While composition and pressure are generally considered orthogonal parameters in the synthesis and optimization of solid state materials, their distinctness is blurred by the concept of chemical pressure (CP): microscopic pressure arising from lattice constraints rather than an externally applied force. In this article, we describe the first cycle of an iterative theoretical/experimental investigation into this connection. We begin by theoretically probing the ability of physical pressure to promote structural transitions in CaCu5-type phases that are driven by CP in other systems. Our results point to the instability of the reported CaCu5-type CaPd5 phase to such a transition even at ambient pressure, suggesting that new structural chemistry should arise at only modest pressures.

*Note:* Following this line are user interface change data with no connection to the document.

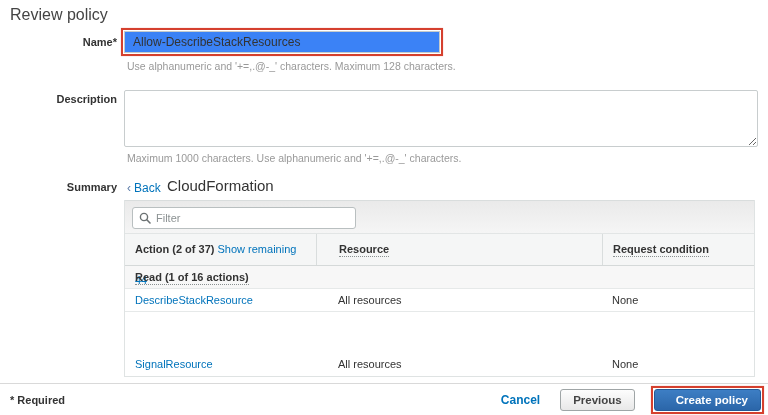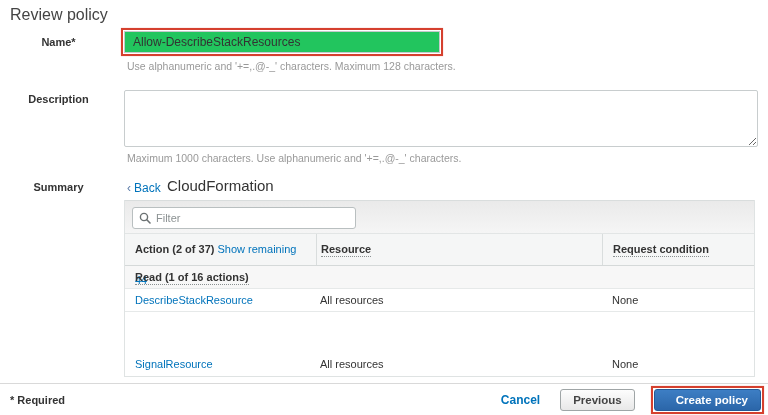"Name*" .form-label { text-align: center -> right }
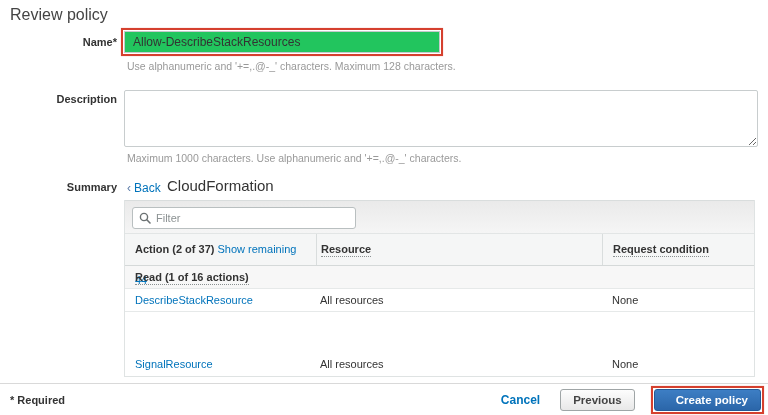"Allow-DescribeStackResources" .name-input { background: #22c55e -> #3b82f6 }
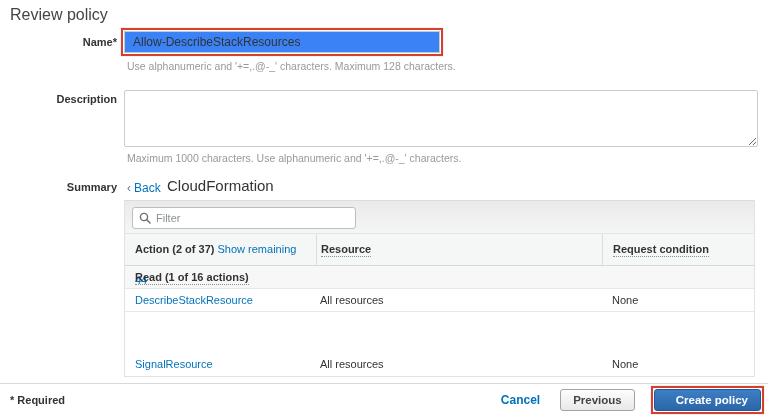"Resource" .col-resource { padding: 0 4px -> 0 22px }
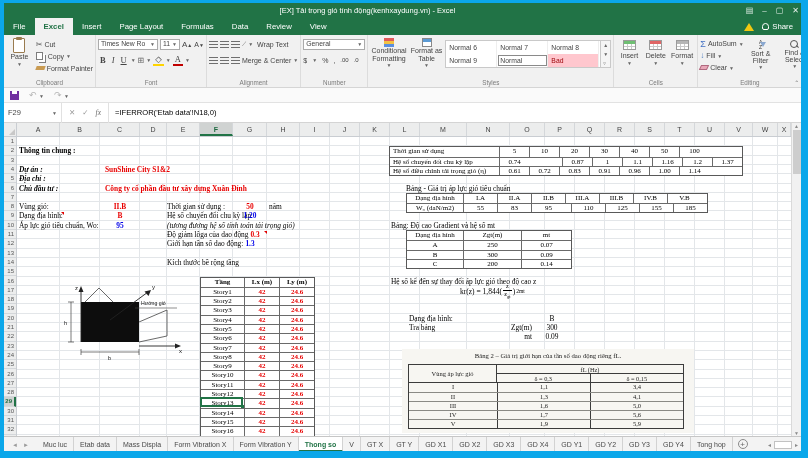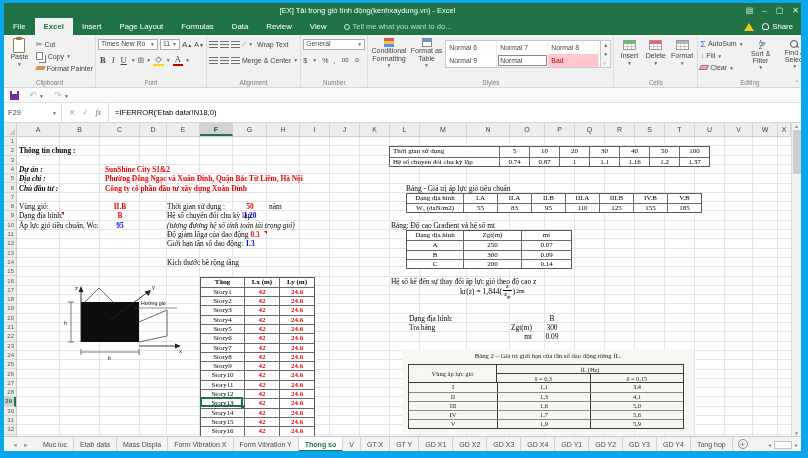"Tell me what you want" div.tellme { html: <div> <span></span> <span>Tell me what you want to do...</span> </div> -> none }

We thus attempted to synthesize CaPd5 as a starting material for high-pressure experiments. However, rather than obtaining the expected CaCu5-type phase, we encountered crystals of an incommensurately modulated variant CaPd5+q/2, whose composition is related to its satellite spacing, q = qbbasic* with q ≈ 0.44. Its structure was solved and refined in the (3 + 1)D superspace group Cmcm(0β0)s00, revealing CaCu5-type slabs separated by distorted Pd hexagonal nets with an incommensurate periodicity. DFT-CP analysis on a commensurate model for CaPd5+q/2 indicates that the new Pd nets serve to relieve intense negative CPs that the Ca atoms would experience in a CaCu5-type CaPd5 phase but suffer from a desire to contract relative to the rest of the structure. In this way, both the Pd layer substitution and incommensurability in CaPd5+q/2 are anticipated by the CP schemes of simpler model systems, with CP quadrupoles tracing the paths of the favorable atomic motions. This picture offers predictions for how elemental substitution and physical pressure should affect these structural motifs, which could be applicable to the magnetic phase Zr2Co11 whose previously proposed structures show close parallels to CaPd5+q/2.